ORDER SHEET
IN
THE HIGH COURT OF SINDH BENCH AT SUKKUR
Crl. Acquittal Appeal No.S-09 of 2021
(Syed Taufique
Hussain Shah Vs. The State and
others)
|
Date |
Order with signature of Judge |
1.
For Orders on office objections.
2.
For hearing of main case.
08-03-2023.
Mr.
Dareshani Ali Hyder Ada, advocate
for the appellant.
Mr. Imran Mobeen
Khan, APG for the State.
.-.-.-. -.-.-.-.-.-.-.-.-
1. It
is alleged that the private respondent by making trespass into house of
appellant, committed robbery there from, for that they were booked and reported
upon by the police. On conclusion of trial, they were acquitted of the charge by
learned IInd Assistant Sessions Judge Khairpur vide
judgment dated 22-12-2020, which is impugned by the appellant before this Court
by preferring the instant Crl. Acquittal Appeal.
2. It is contended by learned counsel for
the appellant that learned trial Court has recorded acquittal of the private
respondents without considering the evidence brought on record; therefore their
acquittal is liable to be set aside by this Court.
3. Learned APG for the State by supporting
the impugned judgment has sought for dismissal of instant Crl.
Acquittal Appeal.
4. Heard arguments and perused the record.
5. The FIR of the incident has been lodged
with delay of about 04 days; such delay having not been explained plausibly
could not be overlooked. Beside FIR, the appellant also made a further
statement which appears to be significant. The 161 Cr.P.C
statements of the PWs were recorded with considerable delay even to FIR. The
parties being related to each other are disputed over matrimonial affairs. Nothing
has been brought on record in shape of any document, which may prove ownership
of the appellant over the robbed articles.

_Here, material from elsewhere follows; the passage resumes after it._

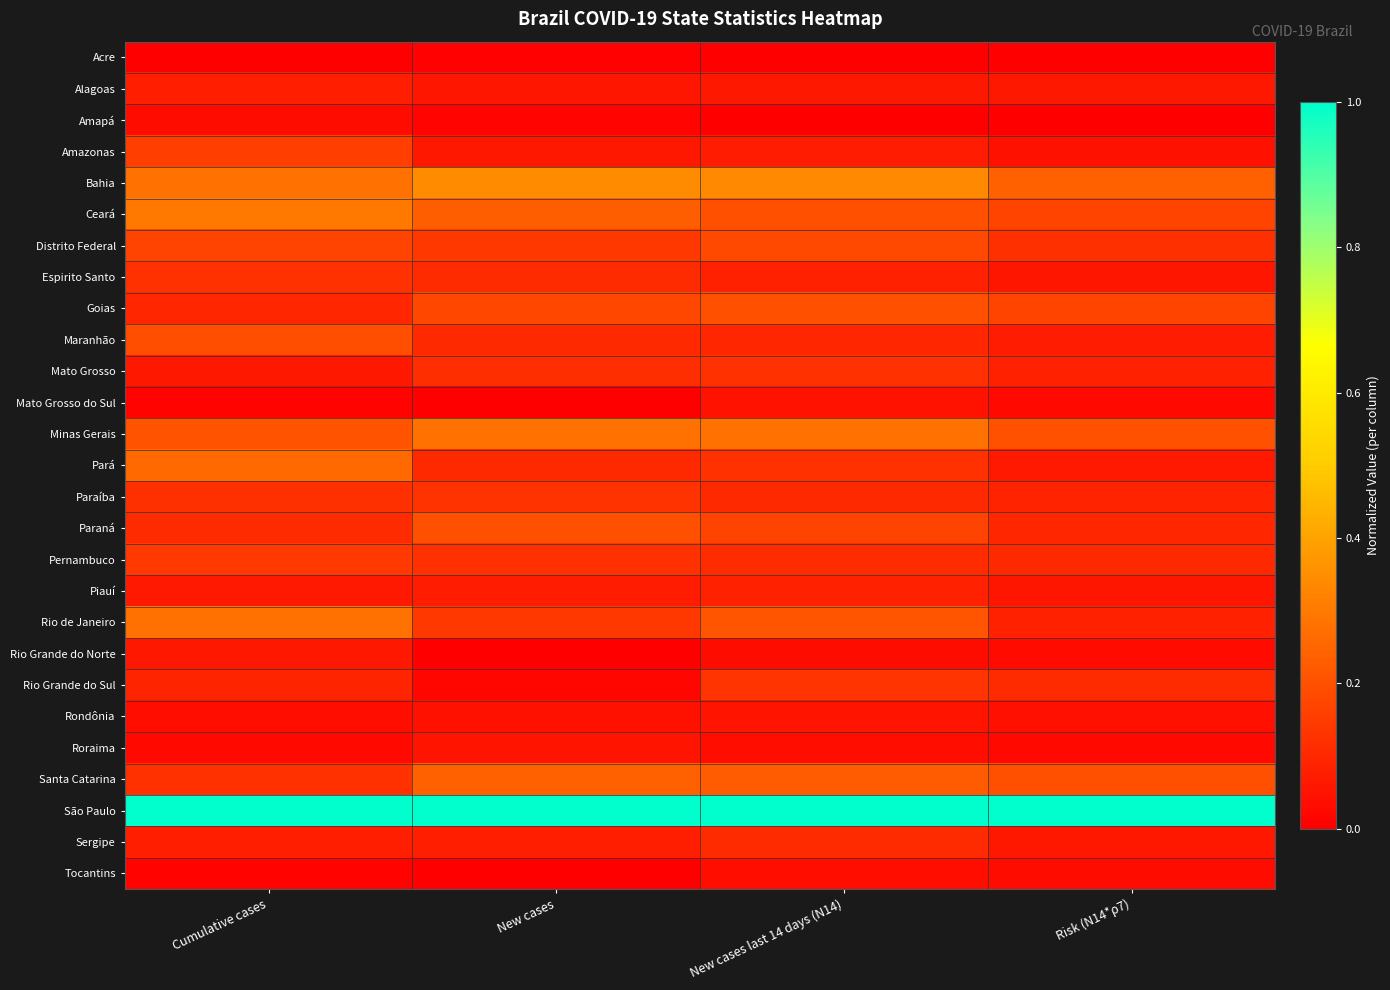

List the series in order of their peak value, lowest first.

Acre, Amapá, Tocantins, Mato Grosso do Sul, Roraima, Rondônia, Rio Grande do Norte, Alagoas, Piauí, Sergipe, Espirito Santo, Mato Grosso, Paraíba, Rio Grande do Sul, Pernambuco, Amazonas, Distrito Federal, Maranhão, Goias, Paraná, Santa Catarina, Pará, Rio de Janeiro, Minas Gerais, Ceará, Bahia, São Paulo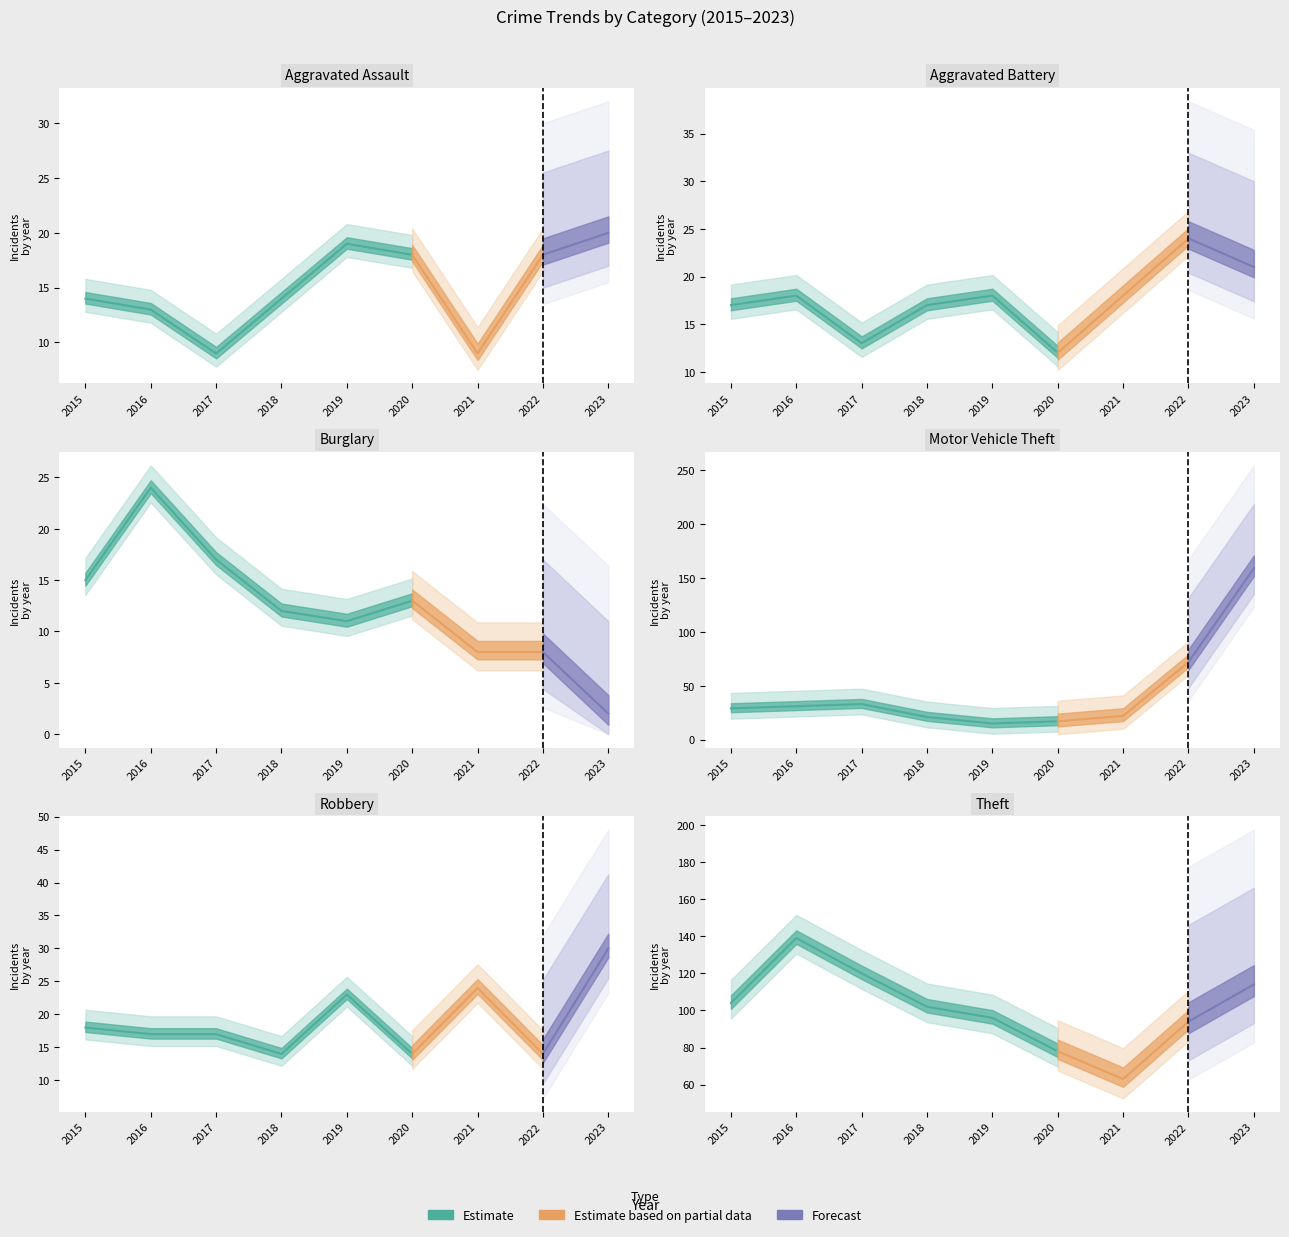

Read the Burglary value at 2015, to the nearest 5.

15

In these circumstances, learned
trial Court was right to record acquittal of the private respondents by
extending them benefit of doubt, such acquittal is not found to be arbitrary or
cursory to be interfered with by this Court.
6. In case of State and others vs. Abdul Khaliq and others (PLD 2011 SC-554), it has been held
by the Hon’ble Apex Court that;
“The
scope of interference in appeal against acquittal is most narrow and limited,
because in an acquittal the presumption
of innocence is significantly added to the cardinal rule of criminal
jurisprudence, that an accused shall be presumed to be innocent until proved
guilty; in other words, the presumption of innocence is doubled. The courts
shall be very slow in interfering with such an acquittal judgment, unless it is
shown to be perverse, passed in gross violation of law, suffering from the
errors of grave misreading or non-reading of the evidence; such judgments
should not be lightly interfered and heavy burden lies on the prosecution to
rebut the presumption of innocence which the accused has earned and attained on
account of his acquittal. Interference in a judgment of acquittal is rare and
the prosecution must show that there are glaring errors of law and fact
committed by the Court in arriving at the decision, which would result into
grave miscarriage of justice; the acquittal judgment is perfunctory or wholly
artificial or a shocking conclusion has been drawn. Judgment of acquittal
should not be interjected until the findings are perverse, arbitrary,
foolish, artificial, speculative and ridiculous.
The Court of appeal should not interfere simply for the reason that on the
reappraisal of the evidence a different conclusion could possibly be arrived
at, the factual conclusions should not be upset, except when palpably perverse,
suffering from serious and material factual
infirmities”.
7.
In view of the facts and reasons
discussed above, the instant Crl. Acquittal Appeal
fails and it is dismissed accordingly.